Task brief:
Return each line below holding the string "Comments".

Information:
-*-
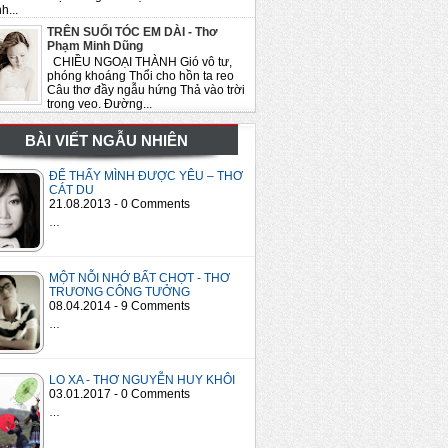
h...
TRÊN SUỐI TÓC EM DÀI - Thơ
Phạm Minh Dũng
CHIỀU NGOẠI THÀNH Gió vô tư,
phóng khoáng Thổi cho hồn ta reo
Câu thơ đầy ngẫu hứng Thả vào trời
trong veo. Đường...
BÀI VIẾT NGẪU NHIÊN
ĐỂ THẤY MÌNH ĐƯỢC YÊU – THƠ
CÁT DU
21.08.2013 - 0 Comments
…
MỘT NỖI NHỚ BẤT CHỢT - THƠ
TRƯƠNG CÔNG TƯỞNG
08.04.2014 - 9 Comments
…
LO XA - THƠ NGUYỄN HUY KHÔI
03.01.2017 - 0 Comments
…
-*-
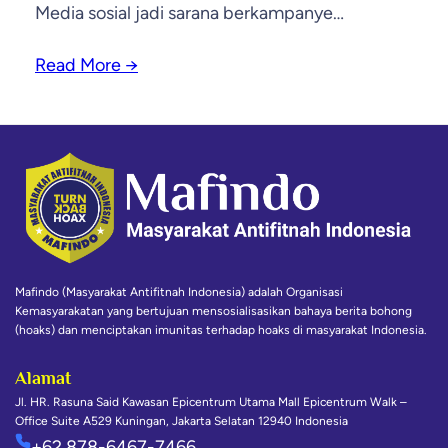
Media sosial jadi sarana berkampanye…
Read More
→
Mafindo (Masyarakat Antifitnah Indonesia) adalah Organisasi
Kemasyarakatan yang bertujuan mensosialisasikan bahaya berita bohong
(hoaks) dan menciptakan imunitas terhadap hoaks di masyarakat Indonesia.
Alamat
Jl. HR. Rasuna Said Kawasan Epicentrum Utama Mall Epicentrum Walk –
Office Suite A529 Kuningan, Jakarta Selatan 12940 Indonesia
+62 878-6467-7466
-*-
Answer space:
21.08.2013 - 0 Comments
08.04.2014 - 9 Comments
03.01.2017 - 0 Comments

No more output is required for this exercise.